David is saying Lord you have visited me for a brief and unspecified amount of time at night.
Night is when one’s heart is especially open to be scrutinized.
David finally adds that the Lord has tried him as well.
To try something is to test by refining.
This is in reference to a refiner who tries metal to test the quality or purity of it.
In all these - the testing, examining and the trying David says God has found nothing evil.
At each step nothing was found that was evil.
Not in the intentions or the motives of the heart and not in the desires not anywhere in the heart was anything evil found.
David was able to come through under such scrutiny because he determined that his mouth will not sin.
David was resolved not to sin - even with his mouth.
Does this mean David was free from sin?
No we know David sinned - Bathsheba for one (Adultery), Uriah (Murder) and Abimelech (lying - causing much death).
Ray Comfort would say something to David along these lines - “By your own admission you are a lying murdering adulteress at heart and based on the law of God are destined for hell.”
It would be true - so how is it David has passed the examination of God?
The same way anyone does - you must confess and repent and deal with your sin before God.
When you have dealt with your sin before God then you can come before God with a clean heart.
A heart clean before God does not hide from but invites God to test and probe.
A Heart For God’s Word
David continues on in his prayer before God with 3 more synthetic (building upon the idea) parallelisms.
Each of the next three verses is its own parallel.
David says in concerning what people do, concerning the doings of people, the workings of men.
In other words David says that when considering the deeds of men - the evil deeds of men.
The norm for people is to have deeds that are evil and sinful.
David says he has avoided the ways of the violent - other translations say the ways of the destroyer - referring to the wicked or the wicked one.
David is looking around and seeing that in terms of the wicked one and the wicked deeds going on around him that he was treading on enemy territory.
There is an old adage that says when in Rome… … but David says I have avoided and I have been kept from the ways - the lifestyle, the practices of the destroyer.
How?
I am sure we all would like to know
David gives us the answer - it is by the words from God’s lips.
His word - scripture as we know is the very word of God and it is through the word of God David says he has kept off the pathways of the violent, wicked and evil.
David continues on and says because of your word my steps are not on the path of the violent, but they are on your paths Lord.
David says my steps, my footsteps, my life steps, my decisions are on your paths.
Then David also acknowledges the firm footing he has in the pathway of the Lord.
He says my feet have not slipped.
The word paths could be translated wagon tracks - the divets in the ground, walking in those could keep your feet from slipping around.
David says in your well worn paths led by your word I am not wavering nor am I being shaken off the path.
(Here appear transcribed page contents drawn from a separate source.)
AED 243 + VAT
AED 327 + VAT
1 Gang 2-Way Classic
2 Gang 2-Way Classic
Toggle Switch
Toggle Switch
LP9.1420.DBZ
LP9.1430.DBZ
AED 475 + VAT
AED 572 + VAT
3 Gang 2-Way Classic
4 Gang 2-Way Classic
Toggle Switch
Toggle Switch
David then says I call on you God because you will answer me - therefore listen closely to me and hear what I have to say.
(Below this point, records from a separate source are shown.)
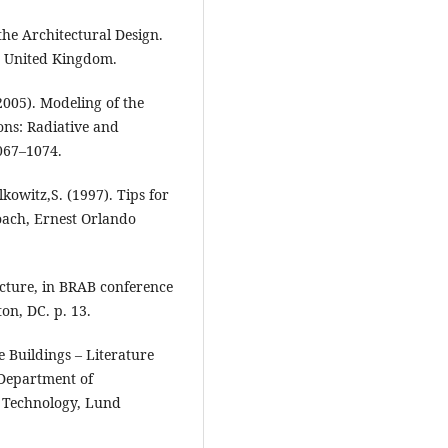
 the Architectural Design.
, United Kingdom.
(2005). Modeling of the
ons: Radiative and
1067–1074.
lkowitz,S. (1997). Tips for
oach, Ernest Orlando
ecture, in BRAB conference
on, DC. p. 13.
e Buildings – Literature
 Department of
f Technology, Lund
David had God’s word and lived by it - knowing God’s word meant David knew God’s character and that is how he could boldly call out to God because he knew from God’s word that God would answer.
One who has a heart for God’s word knows if they call on the Lord He WILL answer them
A Heart That Knows God’s Love
After declaring that because he knows Gods word and knows from it that He will answer David brings his request.
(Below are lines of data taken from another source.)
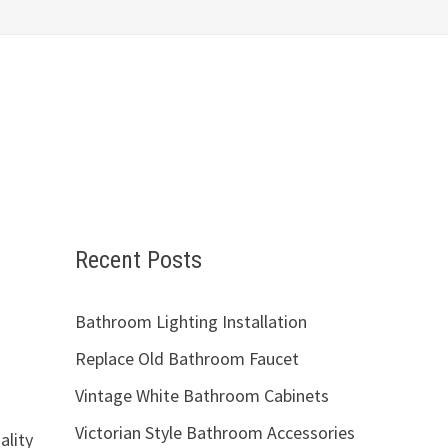
Recent Posts
Bathroom Lighting Installation
Replace Old Bathroom Faucet
Vintage White Bathroom Cabinets
Victorian Style Bathroom Accessories
ality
David calls on the Lord to display the wonders of His faithful love.
David calls God to display His love in such a way as to inspire wonder for all who receive, or see it the display.
Faithful love speaks to covenantal loyal and unfailing love.
In history and experience and also in Scripture God has shown Himself to be a God who shows love fro those who seek Him.
Being Savior is a wondrous demonstration of God’s love.